How the case moved through hearings and interim relief
Embassy Developments’ updates referenced a period where the NCLAT had granted interim protection during the appeal. The company said the impugned NCLT order admitting CIRP continued to remain stayed by the NCLAT, keeping the insolvency process inoperative. Disclosures also mentioned hearing milestones: the NCLAT heard the matter on February 27, 2026 and continued the stay, marking the case as part-heard. The matter saw an adjournment on March 19, 2026, with the next listing set for April 10, 2026. On April 24, 2026, the hearing was held and the order was reserved, with a timeline provided for written submissions. The final outcome, pronounced on May 4, 2026, set aside the NCLT admission and closed the CIRP.

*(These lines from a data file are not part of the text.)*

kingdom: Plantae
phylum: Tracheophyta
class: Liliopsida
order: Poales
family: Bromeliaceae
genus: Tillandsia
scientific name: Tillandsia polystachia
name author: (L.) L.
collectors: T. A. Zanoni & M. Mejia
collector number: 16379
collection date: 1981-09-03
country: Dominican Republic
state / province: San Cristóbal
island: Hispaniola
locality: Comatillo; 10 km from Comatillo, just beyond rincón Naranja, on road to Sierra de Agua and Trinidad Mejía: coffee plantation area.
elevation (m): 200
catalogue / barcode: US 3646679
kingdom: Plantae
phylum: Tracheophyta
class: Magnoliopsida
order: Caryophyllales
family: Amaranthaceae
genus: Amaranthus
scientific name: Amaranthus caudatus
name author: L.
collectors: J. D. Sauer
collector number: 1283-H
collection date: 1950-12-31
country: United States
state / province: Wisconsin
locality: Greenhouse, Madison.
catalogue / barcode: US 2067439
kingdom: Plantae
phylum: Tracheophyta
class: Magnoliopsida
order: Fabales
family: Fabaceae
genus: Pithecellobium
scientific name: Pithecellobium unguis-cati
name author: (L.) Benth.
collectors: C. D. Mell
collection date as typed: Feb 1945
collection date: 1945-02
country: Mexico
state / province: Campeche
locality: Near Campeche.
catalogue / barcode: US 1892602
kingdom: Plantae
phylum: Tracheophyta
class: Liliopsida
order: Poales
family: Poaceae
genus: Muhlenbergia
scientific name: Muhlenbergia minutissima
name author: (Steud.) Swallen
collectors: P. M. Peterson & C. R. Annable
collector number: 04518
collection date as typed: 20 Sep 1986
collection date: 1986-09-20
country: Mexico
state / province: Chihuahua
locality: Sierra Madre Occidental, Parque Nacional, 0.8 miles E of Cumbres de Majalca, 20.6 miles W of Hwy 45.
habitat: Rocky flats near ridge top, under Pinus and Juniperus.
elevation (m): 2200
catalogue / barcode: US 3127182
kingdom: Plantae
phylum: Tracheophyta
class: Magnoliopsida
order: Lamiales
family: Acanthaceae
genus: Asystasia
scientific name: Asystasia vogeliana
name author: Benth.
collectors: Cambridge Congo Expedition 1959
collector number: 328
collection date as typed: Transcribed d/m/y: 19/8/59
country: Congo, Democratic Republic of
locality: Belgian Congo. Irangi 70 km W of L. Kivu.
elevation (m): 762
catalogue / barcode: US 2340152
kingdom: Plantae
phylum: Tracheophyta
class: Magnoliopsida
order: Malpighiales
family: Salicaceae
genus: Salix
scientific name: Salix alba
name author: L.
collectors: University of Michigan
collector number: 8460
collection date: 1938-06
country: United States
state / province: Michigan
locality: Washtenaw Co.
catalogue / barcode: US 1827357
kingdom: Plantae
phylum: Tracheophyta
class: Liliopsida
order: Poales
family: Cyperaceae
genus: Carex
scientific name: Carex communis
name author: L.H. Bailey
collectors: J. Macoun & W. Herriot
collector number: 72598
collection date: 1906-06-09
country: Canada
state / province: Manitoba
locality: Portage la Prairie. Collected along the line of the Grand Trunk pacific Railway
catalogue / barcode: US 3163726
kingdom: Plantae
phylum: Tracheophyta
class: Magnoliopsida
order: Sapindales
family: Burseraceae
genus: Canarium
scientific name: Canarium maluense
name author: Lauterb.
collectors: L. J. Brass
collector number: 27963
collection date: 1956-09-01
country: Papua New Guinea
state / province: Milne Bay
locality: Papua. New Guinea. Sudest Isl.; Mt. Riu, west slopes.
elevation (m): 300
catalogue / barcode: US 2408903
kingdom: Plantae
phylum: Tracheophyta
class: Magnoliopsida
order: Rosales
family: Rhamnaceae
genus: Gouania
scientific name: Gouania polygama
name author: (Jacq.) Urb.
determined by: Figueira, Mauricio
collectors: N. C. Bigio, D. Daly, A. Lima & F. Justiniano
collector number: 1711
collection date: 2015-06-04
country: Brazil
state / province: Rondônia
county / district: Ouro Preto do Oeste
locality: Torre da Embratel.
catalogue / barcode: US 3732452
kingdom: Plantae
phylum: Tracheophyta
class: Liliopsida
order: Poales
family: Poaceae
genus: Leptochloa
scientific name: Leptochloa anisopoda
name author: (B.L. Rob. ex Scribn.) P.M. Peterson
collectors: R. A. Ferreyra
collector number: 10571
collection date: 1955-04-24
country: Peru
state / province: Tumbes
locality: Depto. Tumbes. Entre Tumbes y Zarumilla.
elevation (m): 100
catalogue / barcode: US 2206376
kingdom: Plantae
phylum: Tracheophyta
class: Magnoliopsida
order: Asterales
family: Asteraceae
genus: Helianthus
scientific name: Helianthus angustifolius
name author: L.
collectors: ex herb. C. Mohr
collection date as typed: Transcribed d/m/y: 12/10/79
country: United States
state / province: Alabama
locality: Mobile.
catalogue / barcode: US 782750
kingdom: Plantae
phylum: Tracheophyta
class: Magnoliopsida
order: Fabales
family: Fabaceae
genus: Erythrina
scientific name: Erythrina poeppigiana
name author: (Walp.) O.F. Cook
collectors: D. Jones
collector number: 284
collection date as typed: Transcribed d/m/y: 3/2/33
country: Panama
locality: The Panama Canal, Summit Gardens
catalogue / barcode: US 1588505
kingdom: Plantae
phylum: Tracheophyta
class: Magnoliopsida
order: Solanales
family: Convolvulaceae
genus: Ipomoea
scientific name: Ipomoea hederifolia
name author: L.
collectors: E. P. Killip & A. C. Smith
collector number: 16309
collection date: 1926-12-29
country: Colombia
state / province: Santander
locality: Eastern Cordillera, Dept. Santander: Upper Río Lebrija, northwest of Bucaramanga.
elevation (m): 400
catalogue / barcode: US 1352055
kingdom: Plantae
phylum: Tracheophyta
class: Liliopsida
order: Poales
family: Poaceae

Surveillance measures and the exchange-facing context
Separately, the company disclosed on April 10, 2026 a temporary surveillance action by stock exchanges on account of an upward price variation exceeding 25% over five trading sessions. Embassy Developments also stated it requested BSE and NSE to remove its shares from the Additional Surveillance Measure (ASM) framework and the BE (Trade-to-Trade) segment in light of the NCLAT stay. These references show the issue had both legal and market-facing dimensions during the pendency of the appeal. However, the company’s central point remained that operations and projects continued without disruption.
Key facts table
Why the decision matters for investors and counterparties
A CIRP admission can constrain a listed developer’s flexibility with lenders, vendors, and ongoing project execution, even when operations continue on the ground. Embassy Developments has said the NCLAT stay kept the process inoperative earlier, but a final setting aside of the NCLT order provides formal closure. The company also stated that all directions arising from the NCLT order have been terminated, which is relevant to how stakeholders assess ongoing compliance steps from the earlier admission. The company’s insistence that operations and projects were unaffected is now positioned alongside the tribunal outcome, rather than in spite of an ongoing insolvency process. The next procedural step mentioned is the receipt and filing of the formal written order.
Conclusion
Embassy Developments has secured appellate relief after the NCLAT set aside the NCLT’s December 2025 order that admitted CIRP against the company, closing insolvency proceedings and terminating related directions. The tribunal cited Section 10A of the IBC, with the default alleged by Canara Bank described as falling within the barred period. The company reiterated that operations, projects, and stakeholders were unaffected and backed the statement with FY26 pre-sales of approximately INR 4,600 crore. Embassy Developments has said the written order is awaited and will be filed upon receipt.